College of Nursing Physical Activity Study Published in American Journal of Health Promotion

Friday, September 18, 2015

The outcome of a College of Nursing research study has been published online in the American Journal of Health Promotion. The Women’s Lifestyle Physical Activity Program, an interdisciplinary study led by nursing researcher JoEllen Wilbur PhD, APN, FAAN, addressed physical activity in underserved populations. As a nursing scientist, professor and member of the International Nurse Researcher Hall of Fame, Wilbur is recognized for advancing the science and practice regarding women’s physical activity.

Wilbur’s multi-year study, funded by the National Institute of Nursing Research, focused on women in predominately African-American communities. The study measured whether a combination of physical activity group interventions along with follow-up phone calls would increase the adoption of healthy living. The study found that group meetings alone were a powerful intervention for increasing physical activity and preventing weight gain in this community.

This community study provides additional scientific support to the recent surgeon general’s call to action to promote walking and walkable communities.

The paper, originally published in the American Journal of Health Promotion, offers the following implications for health promotion practitioners and researchers:

“What is already known on this topic?

  • Regular physical activity helps prevent weight gain as adults age. Group meetings are effective in increasing physical activity in African-American women, but physical activity adherence typically decreases after initial improvements. Telephone support in between group meetings may help prevent this decrease in physical activity.

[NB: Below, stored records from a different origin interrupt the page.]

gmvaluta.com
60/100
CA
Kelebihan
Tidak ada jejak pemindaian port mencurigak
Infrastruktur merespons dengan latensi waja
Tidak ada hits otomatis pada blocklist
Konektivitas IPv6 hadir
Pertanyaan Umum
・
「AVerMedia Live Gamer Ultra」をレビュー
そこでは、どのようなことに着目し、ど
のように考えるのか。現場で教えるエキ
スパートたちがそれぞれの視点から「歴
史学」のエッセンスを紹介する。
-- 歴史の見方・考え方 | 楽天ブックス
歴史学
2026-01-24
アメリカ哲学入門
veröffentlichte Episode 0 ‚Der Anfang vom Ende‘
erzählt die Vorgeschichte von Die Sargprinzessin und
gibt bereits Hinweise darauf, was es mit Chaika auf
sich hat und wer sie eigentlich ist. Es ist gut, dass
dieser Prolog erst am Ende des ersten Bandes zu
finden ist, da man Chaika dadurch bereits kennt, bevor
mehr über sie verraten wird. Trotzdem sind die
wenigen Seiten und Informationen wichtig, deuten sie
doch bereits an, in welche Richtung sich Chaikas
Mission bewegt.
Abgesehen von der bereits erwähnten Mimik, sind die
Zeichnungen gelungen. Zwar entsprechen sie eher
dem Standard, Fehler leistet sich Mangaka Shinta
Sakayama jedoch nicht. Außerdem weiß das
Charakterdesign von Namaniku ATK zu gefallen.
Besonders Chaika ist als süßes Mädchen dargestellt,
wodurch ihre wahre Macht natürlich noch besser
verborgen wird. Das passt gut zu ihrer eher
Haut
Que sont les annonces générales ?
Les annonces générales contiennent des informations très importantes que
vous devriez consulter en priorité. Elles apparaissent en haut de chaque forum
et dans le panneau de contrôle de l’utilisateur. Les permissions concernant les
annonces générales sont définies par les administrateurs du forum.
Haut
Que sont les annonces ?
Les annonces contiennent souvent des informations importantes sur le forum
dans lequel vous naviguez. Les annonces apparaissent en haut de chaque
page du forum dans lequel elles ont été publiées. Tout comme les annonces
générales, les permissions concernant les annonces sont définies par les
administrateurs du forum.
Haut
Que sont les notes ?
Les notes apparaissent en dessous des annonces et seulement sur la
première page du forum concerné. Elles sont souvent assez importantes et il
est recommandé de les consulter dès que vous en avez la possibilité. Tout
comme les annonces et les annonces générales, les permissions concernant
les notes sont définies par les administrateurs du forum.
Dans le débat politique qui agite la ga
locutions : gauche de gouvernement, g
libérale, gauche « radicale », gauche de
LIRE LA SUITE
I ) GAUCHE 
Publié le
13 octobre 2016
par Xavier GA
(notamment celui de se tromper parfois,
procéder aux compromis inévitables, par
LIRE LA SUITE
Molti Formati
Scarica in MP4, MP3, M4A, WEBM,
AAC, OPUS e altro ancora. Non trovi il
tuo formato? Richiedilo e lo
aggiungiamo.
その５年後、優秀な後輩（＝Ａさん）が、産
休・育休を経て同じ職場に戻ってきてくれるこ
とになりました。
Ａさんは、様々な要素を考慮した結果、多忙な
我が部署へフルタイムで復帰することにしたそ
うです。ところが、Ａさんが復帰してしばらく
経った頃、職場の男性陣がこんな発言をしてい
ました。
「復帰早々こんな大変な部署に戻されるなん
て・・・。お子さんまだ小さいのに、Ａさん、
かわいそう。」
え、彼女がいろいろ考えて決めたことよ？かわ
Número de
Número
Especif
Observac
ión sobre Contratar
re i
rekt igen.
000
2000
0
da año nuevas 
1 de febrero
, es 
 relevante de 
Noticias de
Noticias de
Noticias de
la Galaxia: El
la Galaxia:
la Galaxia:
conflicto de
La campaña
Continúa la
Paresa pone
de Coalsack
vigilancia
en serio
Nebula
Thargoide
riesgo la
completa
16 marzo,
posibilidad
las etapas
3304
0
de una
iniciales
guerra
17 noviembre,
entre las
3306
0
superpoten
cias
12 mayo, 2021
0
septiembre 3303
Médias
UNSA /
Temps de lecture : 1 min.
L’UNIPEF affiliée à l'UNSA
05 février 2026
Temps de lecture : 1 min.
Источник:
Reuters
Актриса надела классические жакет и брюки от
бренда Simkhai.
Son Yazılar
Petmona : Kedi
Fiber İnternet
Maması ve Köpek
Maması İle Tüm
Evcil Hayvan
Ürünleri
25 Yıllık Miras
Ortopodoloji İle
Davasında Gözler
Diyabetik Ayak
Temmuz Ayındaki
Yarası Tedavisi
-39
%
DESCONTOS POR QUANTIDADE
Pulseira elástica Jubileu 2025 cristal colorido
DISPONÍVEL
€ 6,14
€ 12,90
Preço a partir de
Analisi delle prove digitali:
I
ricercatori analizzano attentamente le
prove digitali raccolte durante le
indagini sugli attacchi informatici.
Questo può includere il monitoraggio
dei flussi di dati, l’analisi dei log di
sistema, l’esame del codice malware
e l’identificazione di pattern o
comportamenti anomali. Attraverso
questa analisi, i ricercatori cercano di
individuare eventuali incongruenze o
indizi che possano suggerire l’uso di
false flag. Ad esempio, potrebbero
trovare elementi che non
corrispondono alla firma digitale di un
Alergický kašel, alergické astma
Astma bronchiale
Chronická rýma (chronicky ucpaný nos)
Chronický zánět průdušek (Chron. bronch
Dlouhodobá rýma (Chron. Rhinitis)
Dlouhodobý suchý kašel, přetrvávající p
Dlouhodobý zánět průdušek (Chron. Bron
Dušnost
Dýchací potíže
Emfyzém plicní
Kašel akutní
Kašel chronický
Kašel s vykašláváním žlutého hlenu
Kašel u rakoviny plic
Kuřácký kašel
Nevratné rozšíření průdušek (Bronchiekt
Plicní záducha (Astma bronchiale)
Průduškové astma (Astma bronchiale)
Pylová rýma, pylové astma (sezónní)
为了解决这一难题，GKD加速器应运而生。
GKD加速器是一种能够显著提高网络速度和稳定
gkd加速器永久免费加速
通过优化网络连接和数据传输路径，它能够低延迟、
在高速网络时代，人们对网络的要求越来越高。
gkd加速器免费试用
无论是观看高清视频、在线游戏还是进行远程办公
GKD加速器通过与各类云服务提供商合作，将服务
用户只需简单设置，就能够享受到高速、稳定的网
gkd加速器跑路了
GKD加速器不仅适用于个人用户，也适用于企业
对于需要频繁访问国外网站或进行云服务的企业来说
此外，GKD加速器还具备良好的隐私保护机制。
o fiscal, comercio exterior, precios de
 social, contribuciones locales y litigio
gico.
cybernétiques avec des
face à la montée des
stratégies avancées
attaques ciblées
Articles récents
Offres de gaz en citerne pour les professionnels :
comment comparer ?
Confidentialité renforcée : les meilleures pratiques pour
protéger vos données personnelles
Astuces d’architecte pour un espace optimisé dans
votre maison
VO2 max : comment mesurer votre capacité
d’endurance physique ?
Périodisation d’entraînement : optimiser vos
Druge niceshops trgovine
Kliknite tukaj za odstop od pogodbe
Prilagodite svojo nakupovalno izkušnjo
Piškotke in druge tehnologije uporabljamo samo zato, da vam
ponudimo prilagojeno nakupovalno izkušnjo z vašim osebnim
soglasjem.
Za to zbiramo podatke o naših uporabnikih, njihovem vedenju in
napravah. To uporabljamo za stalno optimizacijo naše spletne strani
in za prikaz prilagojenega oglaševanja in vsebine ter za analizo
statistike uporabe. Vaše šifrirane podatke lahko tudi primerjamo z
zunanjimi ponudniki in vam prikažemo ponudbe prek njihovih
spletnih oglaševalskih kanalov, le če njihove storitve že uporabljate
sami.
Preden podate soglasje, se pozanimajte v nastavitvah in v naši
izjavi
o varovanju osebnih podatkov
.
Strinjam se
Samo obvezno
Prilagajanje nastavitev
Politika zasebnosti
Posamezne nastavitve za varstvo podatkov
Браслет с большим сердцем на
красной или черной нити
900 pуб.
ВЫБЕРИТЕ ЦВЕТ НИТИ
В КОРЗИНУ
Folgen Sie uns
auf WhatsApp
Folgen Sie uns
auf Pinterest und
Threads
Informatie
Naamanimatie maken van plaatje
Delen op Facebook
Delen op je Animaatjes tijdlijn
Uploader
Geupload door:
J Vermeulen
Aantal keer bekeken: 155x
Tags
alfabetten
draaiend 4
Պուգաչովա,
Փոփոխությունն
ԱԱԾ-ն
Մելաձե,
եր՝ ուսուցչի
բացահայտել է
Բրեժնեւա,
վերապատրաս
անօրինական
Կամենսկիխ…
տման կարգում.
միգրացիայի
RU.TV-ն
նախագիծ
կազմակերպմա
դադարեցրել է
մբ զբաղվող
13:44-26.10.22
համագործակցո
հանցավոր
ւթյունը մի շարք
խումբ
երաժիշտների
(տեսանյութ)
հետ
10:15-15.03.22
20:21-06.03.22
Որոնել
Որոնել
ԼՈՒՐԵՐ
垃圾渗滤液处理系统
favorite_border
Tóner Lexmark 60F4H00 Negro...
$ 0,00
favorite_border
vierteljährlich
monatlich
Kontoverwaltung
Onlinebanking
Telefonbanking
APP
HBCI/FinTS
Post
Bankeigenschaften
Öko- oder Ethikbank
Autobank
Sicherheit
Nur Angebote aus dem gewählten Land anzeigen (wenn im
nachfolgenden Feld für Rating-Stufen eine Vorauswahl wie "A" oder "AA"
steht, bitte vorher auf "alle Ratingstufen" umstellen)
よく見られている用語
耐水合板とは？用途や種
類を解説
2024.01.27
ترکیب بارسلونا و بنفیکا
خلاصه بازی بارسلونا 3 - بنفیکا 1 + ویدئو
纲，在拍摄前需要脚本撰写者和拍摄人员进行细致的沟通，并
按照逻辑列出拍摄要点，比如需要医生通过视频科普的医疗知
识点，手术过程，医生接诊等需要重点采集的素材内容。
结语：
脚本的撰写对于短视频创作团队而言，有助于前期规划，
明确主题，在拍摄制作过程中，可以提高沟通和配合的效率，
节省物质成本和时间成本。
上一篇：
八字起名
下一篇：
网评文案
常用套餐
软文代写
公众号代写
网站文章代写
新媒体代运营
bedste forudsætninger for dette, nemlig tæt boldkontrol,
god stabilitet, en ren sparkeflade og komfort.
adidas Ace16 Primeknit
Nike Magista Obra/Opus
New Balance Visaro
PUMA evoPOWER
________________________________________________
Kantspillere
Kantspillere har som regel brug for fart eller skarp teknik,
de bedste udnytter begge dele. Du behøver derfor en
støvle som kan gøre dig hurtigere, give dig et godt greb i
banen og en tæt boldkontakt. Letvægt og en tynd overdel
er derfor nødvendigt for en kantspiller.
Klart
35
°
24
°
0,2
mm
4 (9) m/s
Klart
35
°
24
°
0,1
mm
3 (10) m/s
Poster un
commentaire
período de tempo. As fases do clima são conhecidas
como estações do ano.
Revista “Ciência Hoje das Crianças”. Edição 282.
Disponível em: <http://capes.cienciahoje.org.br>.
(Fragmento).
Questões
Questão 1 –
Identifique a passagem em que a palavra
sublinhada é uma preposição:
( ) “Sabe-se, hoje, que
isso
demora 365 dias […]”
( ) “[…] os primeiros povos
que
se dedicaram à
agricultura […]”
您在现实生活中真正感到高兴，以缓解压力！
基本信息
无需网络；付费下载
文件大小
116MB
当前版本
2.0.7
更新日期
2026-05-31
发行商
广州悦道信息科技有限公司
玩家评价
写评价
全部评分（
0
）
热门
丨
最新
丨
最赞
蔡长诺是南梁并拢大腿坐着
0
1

What does this article add?

  • Delivering a physical activity intervention with six group meetings spaced over 48 weeks appeared to result in sustained adherence to physical activity in midlife African-American women. Further, most maintained a stable weight. Supplementary telephone support in between group meetings did not appear to increase the effectiveness of group meetings alone in this population.

What are the implications for health promotion practice and research?

  • Group meeting formats for increasing physical activity adherence and preventing weight gain in African-American women demonstrate efficacy when tested in community health centers and hospitals and may be ready for translation and implementation testing in clinical practice.”